Blockchain could well be contender for most buzzwordy technology topic of the year: a somewhat cryptic name with very complex technology behind it and the promise to change the world. But is it for everyone?
It’s important to understand that blockchain is a technology that came out of the cryptoanarchist cypherpunk movement and the idea of decentralization of trust. How could we exchange value – in the example of cryptocurrencies, money – without requiring a centralized government-backed institution to verify and approve the transaction?
Let’s take a step back and look at its component parts. Blockchain is essentially a database. It’s a database that contains a list of transactions of things being exchanged from one place to another. And, most importantly, each transaction embeds a copy of the previous transactions in a way that it’s almost impossible to change a transaction after it’s happened because you’d have to change every single other transaction in the entire block. This chain of blocks gives blockchain its name.

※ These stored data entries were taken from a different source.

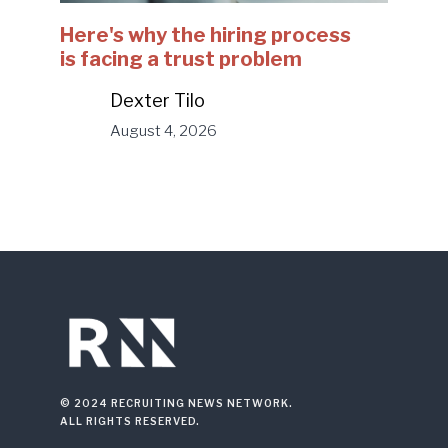
Here's why the hiring process
is facing a trust problem
Dexter Tilo
August 4, 2026
© 2024 RECRUITING NEWS NETWORK.
ALL RIGHTS RESERVED.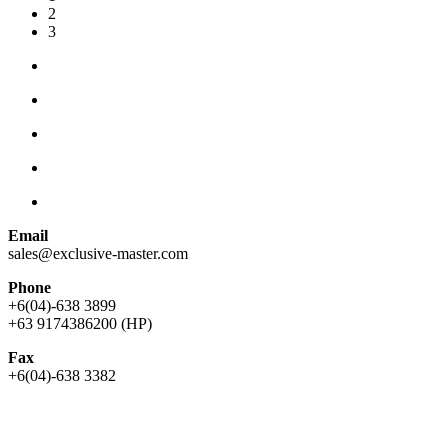
2
3
Email
sales@exclusive-master.com
Phone
+6(04)-638 3899
+63 9174386200 (HP)
Fax
+6(04)-638 3382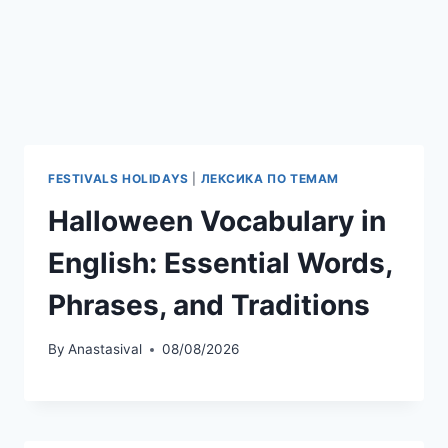
FESTIVALS HOLIDAYS
|
ЛЕКСИКА ПО ТЕМАМ
Halloween Vocabulary in
English: Essential Words,
Phrases, and Traditions
By
Anastasival
08/08/2026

Imagine a private blockchain where a company has five suppliers that all need to interact. If you create a private blockchain where the five suppliers and the company have access, each party can add data in a trusted way which is recorded indelibly for the future. This is great for audit control. It’s also great because you can build in intelligence – these are things called smart contracts – into the blockchain. So, for example, you could create a transaction which says “once a supplier has shipped this item, pay them” or perhaps “once DHL has confirmed delivery of the item, pay the vendor”.
Blockchain is showing a lot of promise, especially in the area of provenance. For example, IBM and Walmart partnered to track the provenance of their produce on a blockchain. They used a blockchain product called Hyperledger which has been developed by a consortium spearheaded by the Linux Foundation. For Walmart, this implementation decreased the amount of time to trace a bag of mangos from over 6 days to 2 seconds.
Although blockchain enables a high level of trust using public key cryptography, it is by no means completely secure; nothing is. In fact there are a number of ways you have to be very careful with blockchain technology. One is protecting your public-private key identity. The other is making sure there are no glitches in your smart contracts. But other than that, what it does secure is the quality of the data that is stored.
So there’s a lot of promise around the technology, but it’s still very early days.